* [PROBLEM STATEMENT]
Scan the entries below and extract each line with the word "Expediente" in it.

<<<<

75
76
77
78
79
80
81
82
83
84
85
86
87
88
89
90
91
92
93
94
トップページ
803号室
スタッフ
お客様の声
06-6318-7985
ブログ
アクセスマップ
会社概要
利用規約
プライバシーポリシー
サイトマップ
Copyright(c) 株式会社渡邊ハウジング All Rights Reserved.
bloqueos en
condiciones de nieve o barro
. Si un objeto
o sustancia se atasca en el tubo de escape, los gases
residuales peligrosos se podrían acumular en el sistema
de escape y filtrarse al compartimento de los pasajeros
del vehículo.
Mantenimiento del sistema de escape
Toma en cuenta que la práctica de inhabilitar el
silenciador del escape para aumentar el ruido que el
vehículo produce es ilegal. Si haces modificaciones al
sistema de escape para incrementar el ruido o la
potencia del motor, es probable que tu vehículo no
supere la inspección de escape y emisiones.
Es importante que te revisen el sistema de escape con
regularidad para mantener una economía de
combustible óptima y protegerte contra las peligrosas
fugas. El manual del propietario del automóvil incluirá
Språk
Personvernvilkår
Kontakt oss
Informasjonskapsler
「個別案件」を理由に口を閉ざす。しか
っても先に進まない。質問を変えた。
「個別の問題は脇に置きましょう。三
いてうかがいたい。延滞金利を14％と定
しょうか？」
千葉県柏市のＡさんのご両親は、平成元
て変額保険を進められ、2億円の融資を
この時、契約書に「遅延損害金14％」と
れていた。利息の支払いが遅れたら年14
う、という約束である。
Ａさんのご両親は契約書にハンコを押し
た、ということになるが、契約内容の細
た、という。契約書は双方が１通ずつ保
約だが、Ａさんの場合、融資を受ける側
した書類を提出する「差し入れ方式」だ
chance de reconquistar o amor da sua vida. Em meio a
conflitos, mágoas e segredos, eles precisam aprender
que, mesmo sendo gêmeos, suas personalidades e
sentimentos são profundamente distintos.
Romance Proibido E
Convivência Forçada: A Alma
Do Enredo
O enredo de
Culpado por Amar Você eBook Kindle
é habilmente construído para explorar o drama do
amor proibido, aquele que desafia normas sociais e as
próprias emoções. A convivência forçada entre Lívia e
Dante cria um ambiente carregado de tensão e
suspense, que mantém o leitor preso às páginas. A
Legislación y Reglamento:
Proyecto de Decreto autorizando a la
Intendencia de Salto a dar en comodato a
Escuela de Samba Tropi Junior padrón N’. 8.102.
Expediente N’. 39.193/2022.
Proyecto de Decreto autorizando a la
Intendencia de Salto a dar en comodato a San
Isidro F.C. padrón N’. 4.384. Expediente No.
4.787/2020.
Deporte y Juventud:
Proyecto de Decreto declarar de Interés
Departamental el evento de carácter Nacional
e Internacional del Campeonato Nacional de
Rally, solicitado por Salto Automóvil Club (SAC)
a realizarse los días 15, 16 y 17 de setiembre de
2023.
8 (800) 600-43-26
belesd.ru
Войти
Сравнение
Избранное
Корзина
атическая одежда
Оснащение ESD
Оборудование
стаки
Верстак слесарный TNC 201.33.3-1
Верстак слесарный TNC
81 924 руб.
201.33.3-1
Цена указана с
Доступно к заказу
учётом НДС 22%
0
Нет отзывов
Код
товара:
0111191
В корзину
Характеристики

>>>>

* [RESPONSE TO THE TASK]
Expediente N’. 39.193/2022.
Isidro F.C. padrón N’. 4.384. Expediente No.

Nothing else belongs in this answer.